In Melbourne wurde dagegen ein dreißigjähriges, sich von 2017 bis 2050 erstreckendes Programm, erarbeitet, um die Stadt nach und nach in die Dimension der „Stadtviertel im 20-Minuten-Radius“ zu führen: Das bereits laufende Pilotprojekt beinhaltet auch die Messung exakter Entfernungen und des für den Zugang zu Einrichtungen erforderlichen Zeitaufwands.
Wenn die Zukunft der Stadt darauf abzielt, alles, was wir benötigen im Umkreis von 15/20 Minuten von unserer Wohnung vorzufinden, ist es wichtig, eine vergleichbare Haltung auch innerhalb der eigenen vier Wände vorzusehen und so eine auf den Menschen zugeschnittene Architektur zur umfänglichen Gewährleistung von Wohlgefühl und Wohlbefinden zu schaffen – etwas, was in diesem historischen Moment wichtiger denn je ist.

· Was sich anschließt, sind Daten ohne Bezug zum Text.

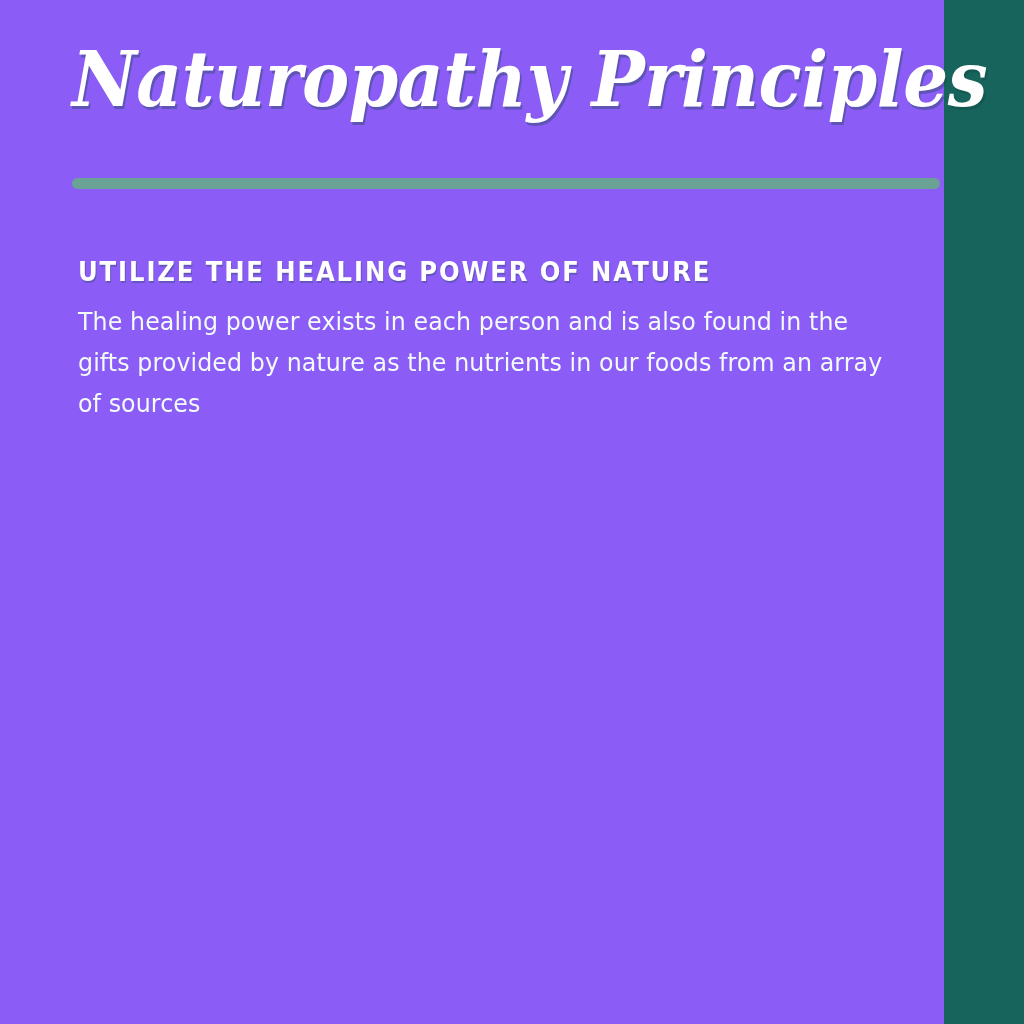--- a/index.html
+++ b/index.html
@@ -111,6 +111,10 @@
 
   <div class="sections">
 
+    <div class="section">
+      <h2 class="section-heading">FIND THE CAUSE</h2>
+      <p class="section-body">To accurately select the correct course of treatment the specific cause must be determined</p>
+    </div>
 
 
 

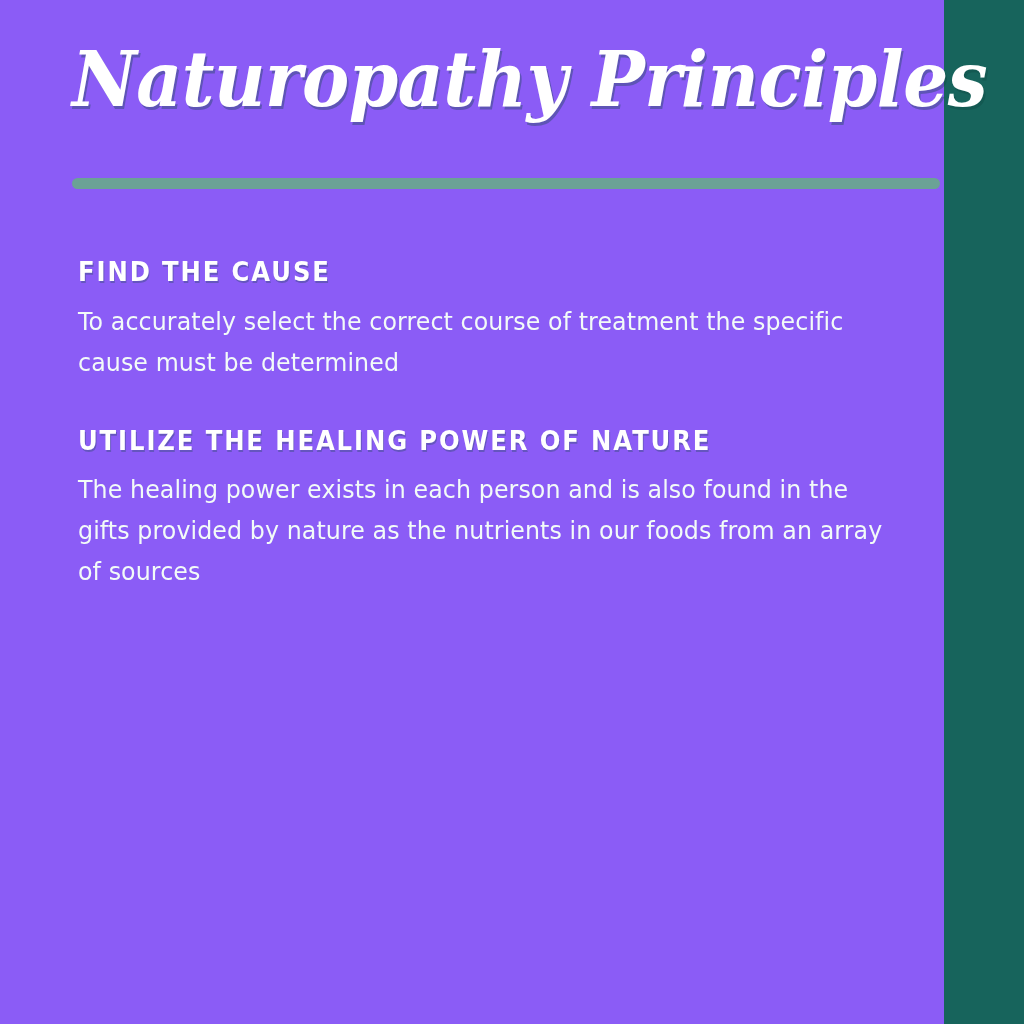--- a/index.html
+++ b/index.html
@@ -116,6 +116,10 @@
       <p class="section-body">To accurately select the correct course of treatment the specific cause must be determined</p>
     </div>
 
+    <div class="section">
+      <h2 class="section-heading">TREAT THE WHOLE PERSON</h2>
+      <p class="section-body">Treatments solely focused on symptom relief may not address all the factors as they relate to the core issues</p>
+    </div>
 
 
     <div class="section">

Die unsere Städte verändernde Pandemie wirkt sich auch auf unsere Wohnungen aus: Hier entstehen Gelegenheiten zur Neugestaltung von Alltagsumgebungen und deren Ausstattung mit einem multifunktionalen und angenehmeren Wohncharakter. Hierzu zählen beispielsweise die Ausstattung besonders kleiner Balkone oder die Vergrößerung des Wohnraums im Garten.
Corradi setzt alles daran, um Bewohnern alltäglichen Raums personalisierten Komfort und individuelle Bewohnbarkeit abhängig von deren funktionalen Anforderungen zu bieten: Auf diese Weise entstehen qualitativ hochwertige, innovative Produkte für eine hohe Lebensqualität zuhause ... und in der eigenen Stadt.